*Transcribed page contents*:
=== Section Start ===

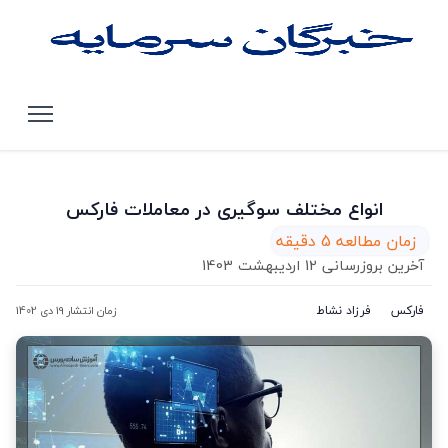
صفحه اصلی
مقالات
انواع مختلف سوگیری در معاملات فارکس
انواع مختلف سوگیری در معاملات فارکس
زمان مطالعه 5 دقیقه
آخرین بروزرسانی 12 اردیبهشت 1403
فارکس
فرزاد نشاط
زمان انتشار 19 دی 1402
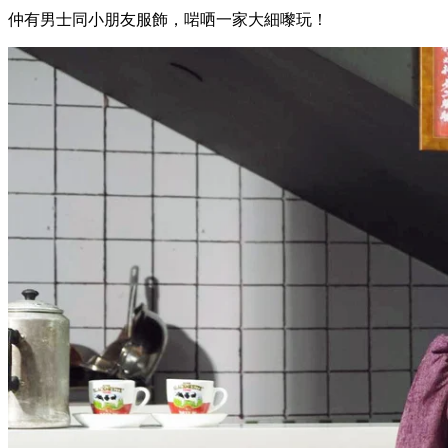
仲有男士同小朋友服飾，啱哂一家大細嚟玩！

=== Section End ===

*PROMPT*: Return the records exactly. Don't carry the pictures over.

*ANSWER TO THE PROBLEM*:
صفحه اصلی
مقالات
انواع مختلف سوگیری در معاملات فارکس
انواع مختلف سوگیری در معاملات فارکس
زمان مطالعه 5 دقیقه
آخرین بروزرسانی 12 اردیبهشت 1403
فارکس
فرزاد نشاط
زمان انتشار 19 دی 1402
仲有男士同小朋友服飾，啱哂一家大細嚟玩！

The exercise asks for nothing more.